Wood countertops are warm to the touch and they have a classic appearance, but most of the countertops that you see in kitchens are tile, marble, or granite. Those more popular countertop materials have a lot to offer, and of course they can be a great choice, but there are plenty of great reasons to not overlook the option of wood countertops.
Wood countertops are naturally beautiful, and they can add a lot of comfort to your kitchen. If you’re remodeling a kitchen, you should consider some of these great benefits of wood countertops.
There’s plenty to love about the appearance of wood, even if it granite and marble—as well as some maintenance-free engineered surface—have become more popular over the years. Wood countertops have seen a resurgence in popularity recently in large part because they look so beautiful, but they’re also very durable and long-lasting, even if they do require some maintenance. Most wood countertops are made from traditional butcher block materials, but while they may be good for a little meal prep, they’re not frequently used for chopping. There is a variety of different woods available, and they vary greatly in price and appearance. But no matter what kind of wood you choose for your countertops, if they’re properly installed and properly cared for, they’ll last—and look great—for years.

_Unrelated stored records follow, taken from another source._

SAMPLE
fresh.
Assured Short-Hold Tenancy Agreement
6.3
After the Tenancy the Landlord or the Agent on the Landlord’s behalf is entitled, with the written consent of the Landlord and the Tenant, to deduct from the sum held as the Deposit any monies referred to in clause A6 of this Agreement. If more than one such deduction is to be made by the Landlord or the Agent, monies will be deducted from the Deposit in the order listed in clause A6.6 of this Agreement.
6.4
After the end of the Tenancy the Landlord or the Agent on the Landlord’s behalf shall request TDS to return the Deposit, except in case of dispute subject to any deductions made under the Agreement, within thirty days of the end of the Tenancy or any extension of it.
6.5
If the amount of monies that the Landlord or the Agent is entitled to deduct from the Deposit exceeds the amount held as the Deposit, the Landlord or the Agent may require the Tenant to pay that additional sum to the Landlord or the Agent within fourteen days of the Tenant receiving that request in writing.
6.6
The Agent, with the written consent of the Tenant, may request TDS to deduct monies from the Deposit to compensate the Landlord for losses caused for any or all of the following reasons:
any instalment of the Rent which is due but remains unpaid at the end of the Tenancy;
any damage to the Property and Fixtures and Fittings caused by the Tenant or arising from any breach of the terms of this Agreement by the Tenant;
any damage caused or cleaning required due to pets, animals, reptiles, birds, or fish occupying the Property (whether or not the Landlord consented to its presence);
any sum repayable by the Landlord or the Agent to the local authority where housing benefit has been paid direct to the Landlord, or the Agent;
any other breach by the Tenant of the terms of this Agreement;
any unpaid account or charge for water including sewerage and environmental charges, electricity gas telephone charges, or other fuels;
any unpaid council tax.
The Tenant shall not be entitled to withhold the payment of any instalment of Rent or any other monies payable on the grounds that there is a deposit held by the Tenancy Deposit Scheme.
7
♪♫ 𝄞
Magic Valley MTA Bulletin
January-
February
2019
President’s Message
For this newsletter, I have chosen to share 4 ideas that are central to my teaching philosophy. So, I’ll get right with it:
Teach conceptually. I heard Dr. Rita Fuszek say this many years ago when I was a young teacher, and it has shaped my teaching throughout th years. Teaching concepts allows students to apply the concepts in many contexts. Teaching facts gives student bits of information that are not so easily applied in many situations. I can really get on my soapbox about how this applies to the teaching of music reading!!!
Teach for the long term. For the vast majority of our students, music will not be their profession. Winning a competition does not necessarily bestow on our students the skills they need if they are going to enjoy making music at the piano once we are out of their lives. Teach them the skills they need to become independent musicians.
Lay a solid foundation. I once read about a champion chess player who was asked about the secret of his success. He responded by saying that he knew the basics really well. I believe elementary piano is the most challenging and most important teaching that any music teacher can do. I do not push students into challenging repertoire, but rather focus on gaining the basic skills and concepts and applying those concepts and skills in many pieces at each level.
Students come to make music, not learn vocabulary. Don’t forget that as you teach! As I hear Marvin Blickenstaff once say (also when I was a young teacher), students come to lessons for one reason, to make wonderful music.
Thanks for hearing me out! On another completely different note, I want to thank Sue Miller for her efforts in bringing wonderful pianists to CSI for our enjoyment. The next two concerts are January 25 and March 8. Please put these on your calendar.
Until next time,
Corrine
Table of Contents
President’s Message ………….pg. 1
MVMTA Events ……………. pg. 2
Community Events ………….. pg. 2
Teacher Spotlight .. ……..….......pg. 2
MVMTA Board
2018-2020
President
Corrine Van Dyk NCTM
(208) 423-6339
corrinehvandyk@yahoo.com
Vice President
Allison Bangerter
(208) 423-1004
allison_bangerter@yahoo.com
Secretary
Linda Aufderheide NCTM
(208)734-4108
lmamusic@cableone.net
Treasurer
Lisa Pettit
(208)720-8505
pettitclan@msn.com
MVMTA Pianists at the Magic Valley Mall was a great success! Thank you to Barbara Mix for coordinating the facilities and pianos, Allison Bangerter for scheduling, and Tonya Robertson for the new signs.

When looking at remodeling ROI we look for budget-friendly options. Some great wood countertops won’t cost much more than laminate, and they’ll look and feel better than almost any countertop surface you could have installed. They’re also easy to install, and there are environmentally friendly options available (check for woods that are approved by the Forest Stewardship Council, which approves only rapidly renewable woods that don’t contribute to deforestation). And any knife scratches or even deep gouges can be completely taken care of with refinishing services.
They’re Both Strong and Soft
Unlike stone, wood countertops won’t make a clattering noise when you set down a plate or a glass, and dishes are less likely to break if they’re dropped on them. And while stone amplifies noises from appliances, wood will quiet them, which helps keep your kitchen more comfortable.
Cons of Wood Countertops
Of course, wood countertops aren’t the right choice for every homeowner, or for every home. Before you decide whether wood countertops are right for you, you should take a look at some of the negative aspects of the material:
- They move. – Because wood expands and contracts with atmospheric pressure, there is a chance that these countertops can warp, cup, or gap. The chances of this happening are much higher if they aren’t properly installed, so be sure to hire a contractor you can trust with this job. You can also purchase thicker blocks of wood to help prevent these problems from occurring, and proper maintenance is a must.
- They require maintenance. If you’re wood counters aren’t finished, you will need to oil them monthly in order to maintain their quality. And many wood counters need to be refinished around every five years.
- They need lots of attention. It doesn’t take anything more than water to damage wood, and nearly anything can stain it. Vinegar can even dissolve the glue used during wood countertop installations. So any spills in your kitchen will need to be taken care of as quickly as possible to prevent any damage to wood countertops.
- They are not fireproof. Unlike stone or tile countertops, wood countertops can catch fire, so you’ll need to check with your stove manufacturer about clearances for installing wood countertops. You should also use trivets under any hot pots you’re setting on the countertops.
Most of the “cons” of wood countertops come down to them being high-maintenance. And while they do require more maintenance than marble or granite, any homeowner who is willing and able to take care of wood countertops well can also get a number of great benefits from installing them in their kitchen. Wood countertops will look and feel great, and they’ll give your kitchen a classic appearance for a relatively low cost, even if they do require a little more care than many other materials.